Karena sama-sama menggemar dunia fesyen - sebagian besar anggota juga berkarier di industri ini, maka tampilan anggota Rad Supersonic sangatlah menarik.
Ada yang memakai sepatu roda bermotif leopard, ada yang memakai sepatu berkulit pink dan roda berwarna biru, ada pula yang memadupadankan warna sepatunya dengan bajunya yang beraneka warna.
Berada di tengah komunitas ini seakan berada di tengah era 1980-an yang ceria dan meriah.
Sambil berlenggang, seorang anggota bernama Raras bercerita, ia bisa lihai bermain roller skates karena waktu SMA sudah jago main inline skates.
"Katanya main sepatu roda itu kayak memori. Kalau otot kita punya memori bersepatu roda, tinggal mengikuti saja. Saya satu bulan sudah bisa pelan-pelan meluncur. Tapi pastinya setiap orang beda-beda," tuturnya.
Kepada saya Acha ikut mengenang jaman masih belajar roller skates.
"Kalau saya bahkan sampai berguru dengan atlet sepatu roda bernama Om Dece," katanya sambil tersenyum.

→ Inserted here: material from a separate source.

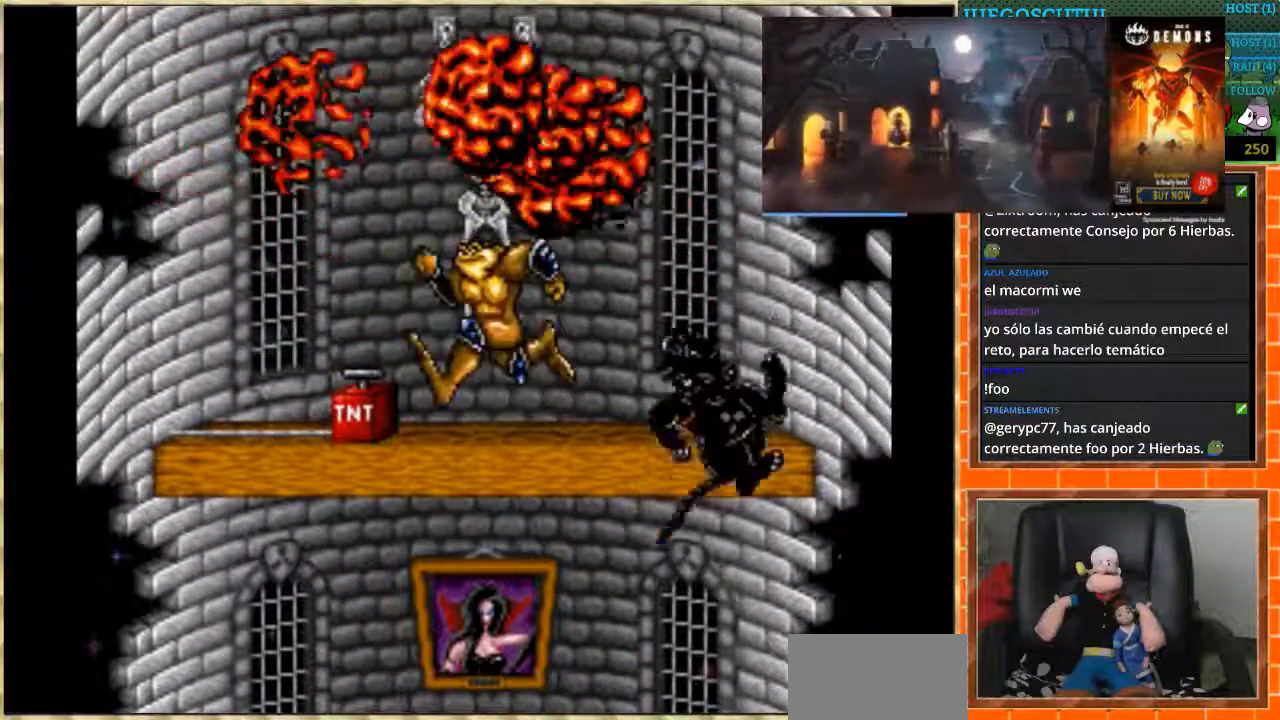
{"buttons": [], "events": []}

 Acha saat meluncur dengan sepatu rodanya. (CNN Indonesia/Bisma Septalisma) |
Di GBK tidak ada arena rintangan seperti di skate park RPTA Taman Puring, jadi mereka hanya bisa hilir mudik meluncur.
Salah satu dari anggota Rad Supersonic ada yang ide membuat rintangan sendiri dengan menaruh sejumlah kerucut kecil berjajar.

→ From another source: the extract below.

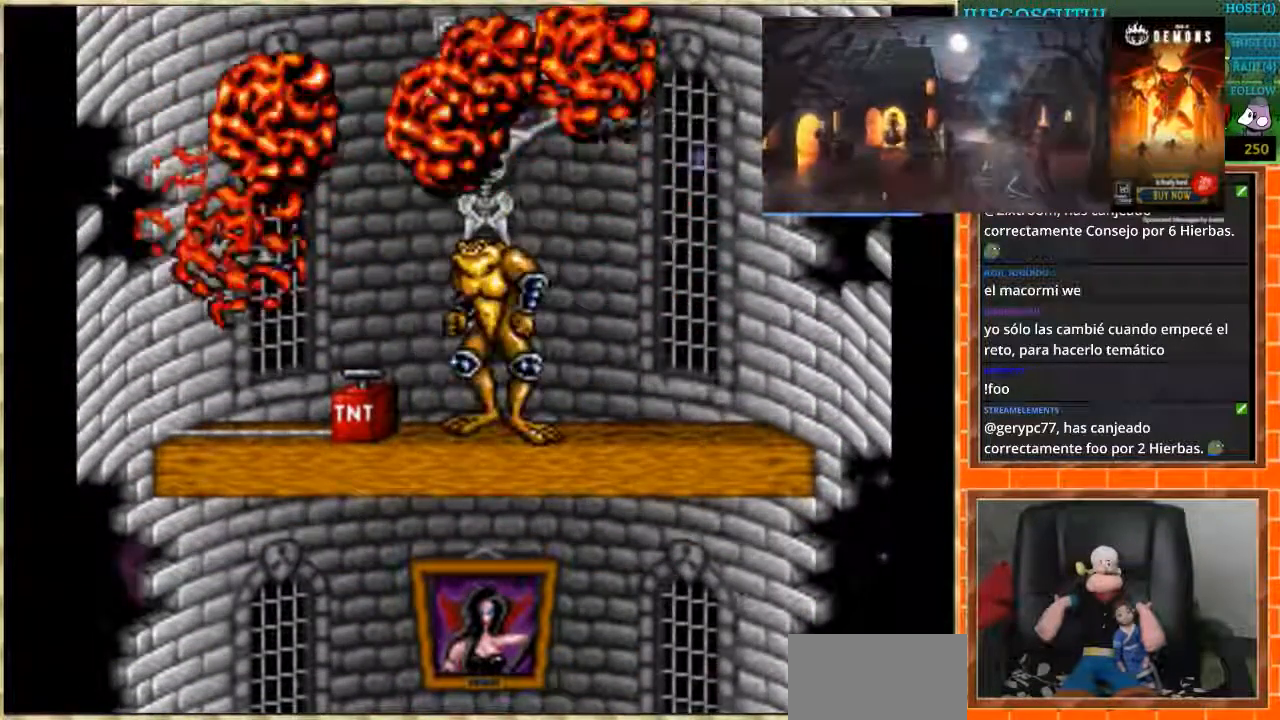
{"buttons": [], "events": []}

Kemudian mereka bergantian mengitari arena buatan tersebut. Kaki mereka berkelok-kelok seolah tak kesulitan.
Raras bercerita sebenarnya ia mendambakan area khusus di GBK untuk olahraga beroda. Pasalnya sekarang ini pemain sepatu roda hanya boleh bermain di jalur Pintu Tiga.
"Kita kalau sudah progres [belajarnya] biasanya ingin belajar trik. GBK kan gelanggang olahraga. Seharusnya ada arena buat yang beroda. Karena sejauh ini kita main setiap di GBK disuruh pindah-pindah. Diusir-usir terus," curhatnya.

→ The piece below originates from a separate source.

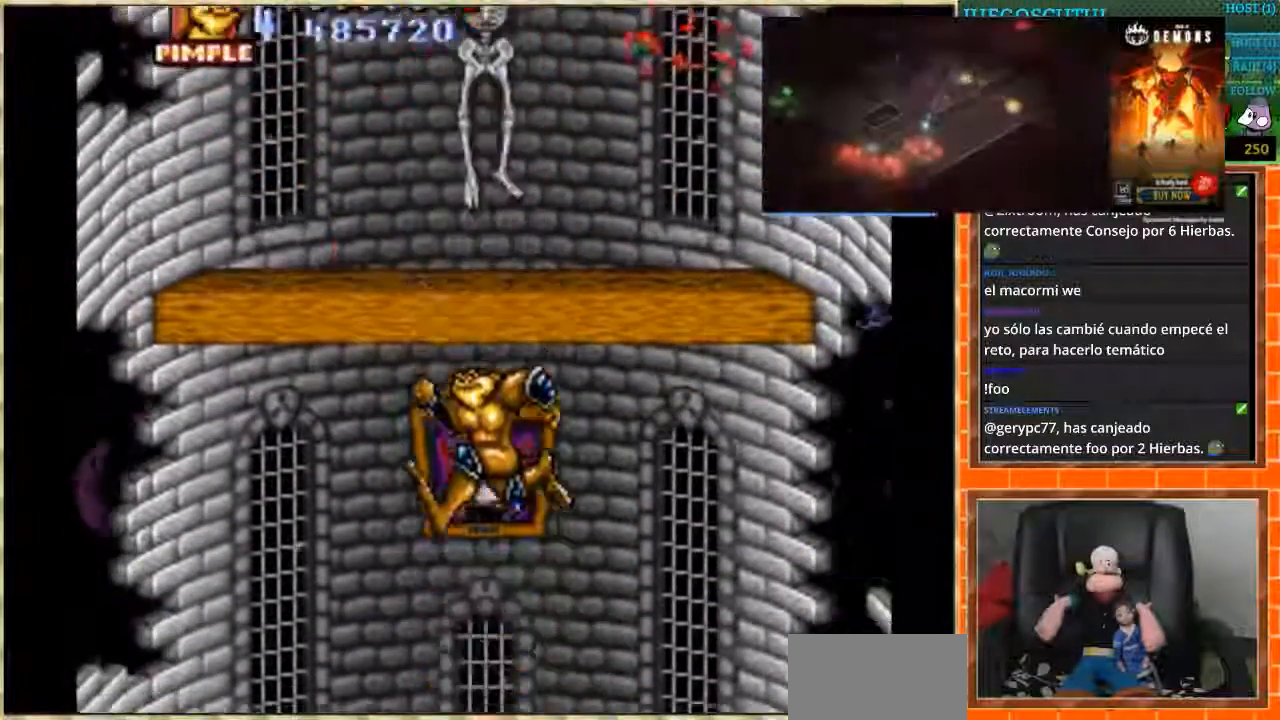
{"buttons": [], "events": []}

Sang kawan, Hanna, mengamini pernyataan tersebut.
"Meskipun
skate park sudah ada di beberapa wilayah di Jakarta seperti Pasar Rebo, Taman Puring dan Dukuh Atas, GBK sebetulnya jadi area paling strategis buat berkumpul," ucapnya.
 Komunitas Rad Supersonic saat beristirahat usai berlatih di Stadion GBK, Senayan, Jakarta. (CNN Indonesia/Bisma Septalisma) |
Asyik berbincang dengan anggota Rad Supersonic, saya kemudian ditagih mencoba berlenggang di atas roda. Anggota bernama Sonya langsung sukarela menawarkan sepatu rodanya. Kebetulan ukuran sepatu kami sama.
Dalam hati saya merasa senang. Dari awal datang saya sudah kepincut dengan sepatu roda punya Sonya. Bermotif leopard dengan warna pink. Rodanya pun cantik.
Rasa takut saya seolah sirna, saya pun langsung meraih sepatu centil itu dan bergegas memakainya.
Sudah beratribut lengkap dengan sepatu, pengaman dan helm di kepala, saya berancang-ancang mau berdiri. Sontak suara Acha meninggi.
"Jangan berdiri dulu! Tunggu dulu ada caranya nanti kamu jatuh," tuturnya.
Ternyata bermain sepatu roda tak asal bermain saja. Ada berbagai trik yang harus saya ketahui sebelum mencoba. Pertama, Acha mengajarkan saya bagaimana caranya berdiri.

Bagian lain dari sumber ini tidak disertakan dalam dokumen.